Trying -- twice -- to turn around Superquinn while the retail sector collapses takes guts. But then Simon Burke likes a challenge, as his holiday choices show.
Burke's early career began in London where he worked in investigation and corporate recovery with Coopers & Lybrand from 1980. His first retail job was as a finance manager with Virgin in 1987. He swiftly progressed to running the retail division and then to leading Virgin's €1bn-plus international retail and entertainment business.
In 1999, Burke became CEO of toy store Hamley's, steering it to a £59m sale four years later. He then worked on several private equity projects, including an attempted takeover of WH Smith.

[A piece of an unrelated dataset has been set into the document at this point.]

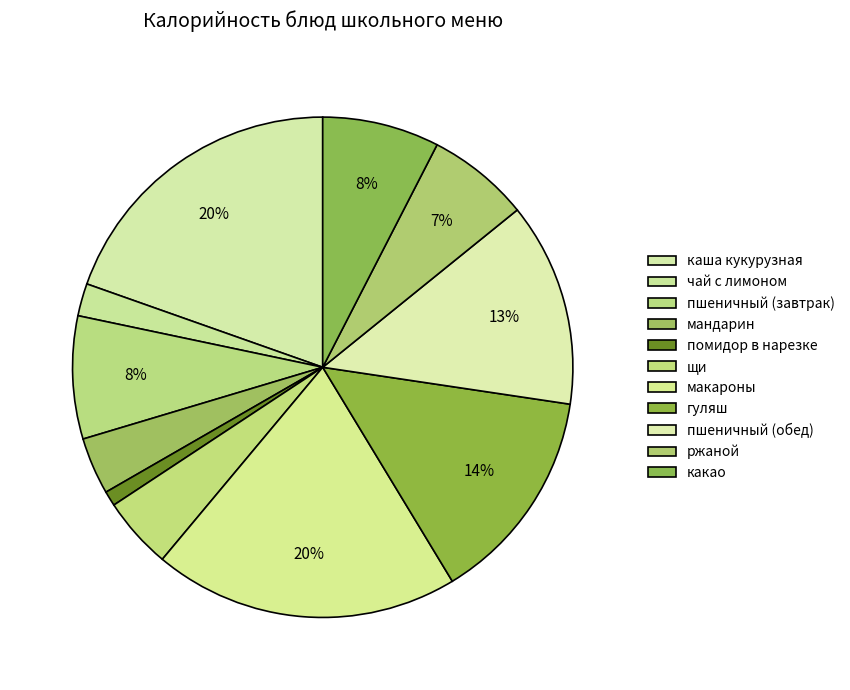

How many slices are in this pie chart?

11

He fronted the €450m purchase of Superquinn in 2005 by a consortium including Bernard McNamara. Property debt and declining sales ultimately led to receivership. Musgrave bought it for €200m last year.
Burke is back in London, where he chairs Hobbycraft, a British arts and crafts business with €155m of yearly sales, and is an investor in a significant new tech startup there. He very briefly chaired John Magnier and JP McManus's pub group Mitchells & Butlers -- one of several chairman to come and go there in recent years.
He's chairman of Eagle Eye, a startup backed by ex-Tesco CEO Terry Leahy with a patented mobile couponing technology. Clients include Karen Millen and McDonald's.
Burke is now looking for a new challenge, preferably with a public company in the consumer space. He has a pilot's licence and likes to fly light aircraft. He also loves exotic travel. Last year, he holidayed in North Korea; this year he's heading for Uzbekistan.
In two weeks' time he'll sit an A-Level in Physics -- just for the heck of it. He enjoys medieval history and is a fan of 17th Century Dutch art.